Precipitation assessment of Indian summer monsoon based on CMIP5 climate simulations

Response of Indian summer monsoon (ISM) to the historical data of 13 selected models of Coupled Model Intercomparison Project Phase 5 (CMIP5) suite has been investigated by considering the annual precipitation cycle, spatial distribution of rainfall, monsoon index, and domain along with wavelet and empirical orthogonal function (EOF) analysis. The domain of interest focuses on an area between 5°N to 45°N and 45°E to 95°E. NCEP/NCAR reanalysis, Global Precipitation Climatology Project (GPCP) and CMPA dataset are utilized for the period from 1955 to 2004. When compared with the given models, MIROC stands out to be the best suited dataset for monsoon season in Indian subcontinent.
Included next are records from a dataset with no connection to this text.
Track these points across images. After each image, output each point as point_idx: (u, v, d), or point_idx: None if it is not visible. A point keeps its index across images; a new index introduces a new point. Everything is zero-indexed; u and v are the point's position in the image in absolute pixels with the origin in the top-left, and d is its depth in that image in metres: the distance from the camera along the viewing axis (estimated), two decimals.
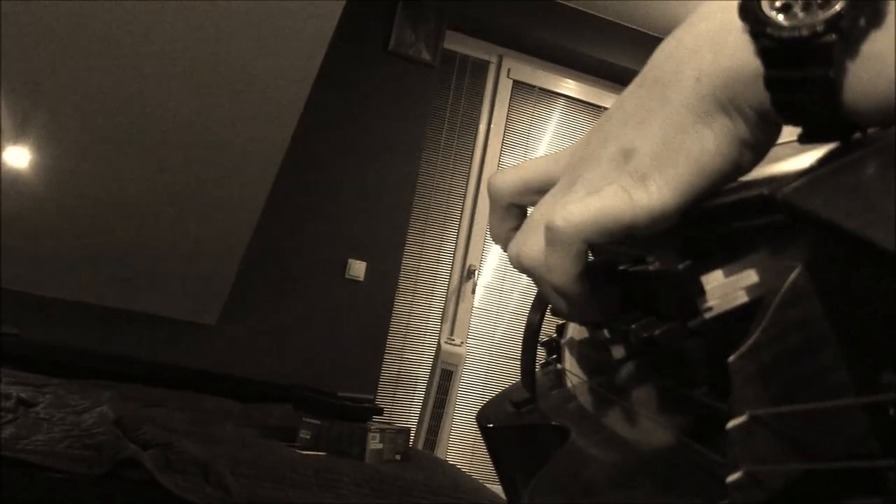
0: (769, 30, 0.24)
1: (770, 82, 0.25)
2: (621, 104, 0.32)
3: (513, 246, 0.36)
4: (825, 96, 0.24)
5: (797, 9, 0.24)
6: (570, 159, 0.35)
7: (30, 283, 2.99)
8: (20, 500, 1.40)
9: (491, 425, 0.48)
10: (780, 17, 0.24)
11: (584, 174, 0.32)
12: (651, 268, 0.28)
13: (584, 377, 0.45)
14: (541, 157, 0.37)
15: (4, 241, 2.75)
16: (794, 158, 0.25)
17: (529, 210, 0.38)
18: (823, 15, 0.23)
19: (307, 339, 3.45)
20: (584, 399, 0.43)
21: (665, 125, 0.29)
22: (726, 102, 0.27)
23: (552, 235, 0.31)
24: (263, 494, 1.48)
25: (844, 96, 0.23)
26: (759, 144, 0.28)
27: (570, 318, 0.37)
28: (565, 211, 0.31)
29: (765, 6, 0.25)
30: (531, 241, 0.34)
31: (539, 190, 0.36)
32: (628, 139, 0.30)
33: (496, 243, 0.41)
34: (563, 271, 0.31)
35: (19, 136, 2.58)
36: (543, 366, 0.54)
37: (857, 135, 0.24)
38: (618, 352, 0.34)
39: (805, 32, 0.23)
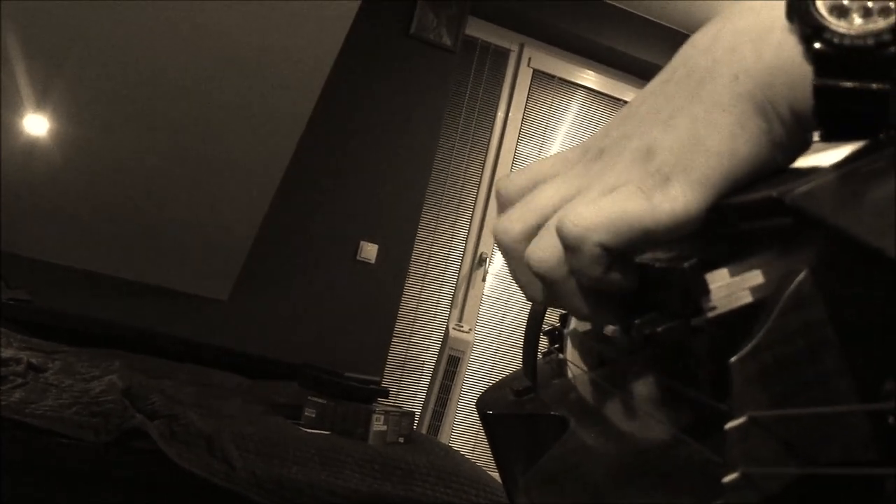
0: (827, 35, 0.22)
1: (820, 90, 0.23)
2: (645, 98, 0.30)
3: (516, 246, 0.33)
4: (876, 110, 0.22)
5: (856, 13, 0.22)
6: (585, 151, 0.32)
7: (45, 252, 3.02)
8: (26, 463, 1.42)
9: (490, 412, 0.48)
10: (838, 22, 0.22)
11: (601, 171, 0.30)
12: (657, 264, 0.28)
13: (585, 368, 0.45)
14: (551, 156, 0.35)
15: (21, 208, 2.78)
16: (809, 158, 0.25)
17: None
18: (885, 23, 0.22)
19: (316, 318, 3.46)
20: (585, 390, 0.43)
21: (695, 124, 0.27)
22: (765, 104, 0.25)
23: (566, 240, 0.29)
24: (267, 470, 1.50)
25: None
26: (792, 149, 0.26)
27: (587, 320, 0.36)
28: (575, 213, 0.28)
29: (820, 6, 0.23)
30: (543, 242, 0.31)
31: None
32: (652, 136, 0.28)
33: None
34: (585, 277, 0.29)
35: (39, 104, 2.59)
36: (545, 355, 0.54)
37: (882, 135, 0.23)
38: (621, 346, 0.34)
39: (870, 41, 0.22)
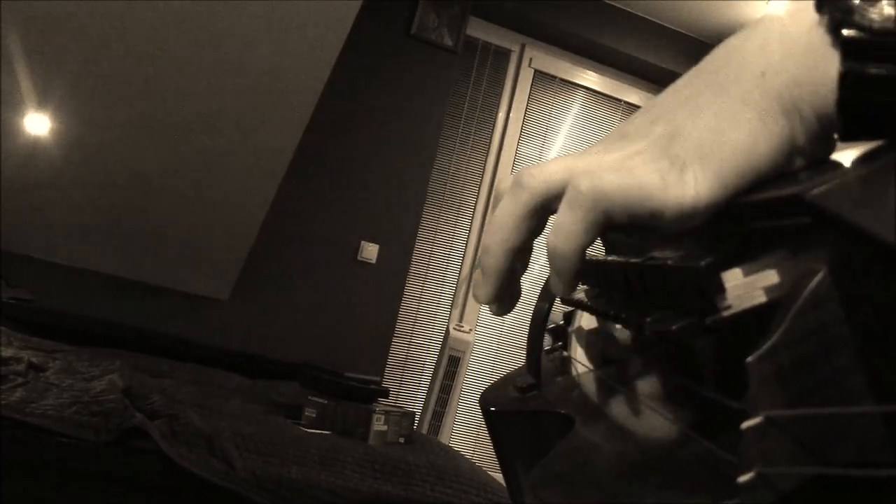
0: (857, 18, 0.23)
1: (846, 76, 0.23)
2: (675, 90, 0.31)
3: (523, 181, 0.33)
4: None
5: (886, 1, 0.22)
6: (609, 136, 0.33)
7: (46, 251, 3.02)
8: (26, 463, 1.42)
9: (493, 409, 0.48)
10: (869, 8, 0.23)
11: (626, 147, 0.30)
12: (670, 262, 0.27)
13: (591, 366, 0.45)
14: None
15: (21, 208, 2.77)
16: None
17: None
18: None
19: (317, 318, 3.46)
20: (590, 388, 0.42)
21: (719, 116, 0.27)
22: (789, 103, 0.25)
23: (574, 196, 0.29)
24: (266, 470, 1.49)
25: None
26: (810, 155, 0.26)
27: (553, 288, 0.36)
28: (594, 174, 0.29)
29: None
30: (554, 180, 0.31)
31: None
32: (678, 122, 0.29)
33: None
34: (571, 237, 0.29)
35: (41, 103, 2.59)
36: (548, 352, 0.54)
37: None
38: (628, 344, 0.34)
39: None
An ensemble of all the models has also been considered, and it produces good spatial and temporal distribution maps. However, it is not able to capture the peak values. MIROC has its limitations in capturing average monthly precipitation rate and rainfall distributions when compared to the reference dataset. The representation of Indian summer monsoon rainfall simulation by MIROC suggests it to be considered more consistent for the rainfall simulation projections in this highly complex climate system. This makes it more suitable and reliable for near-term to century rainfall projections in Indian subcontinent.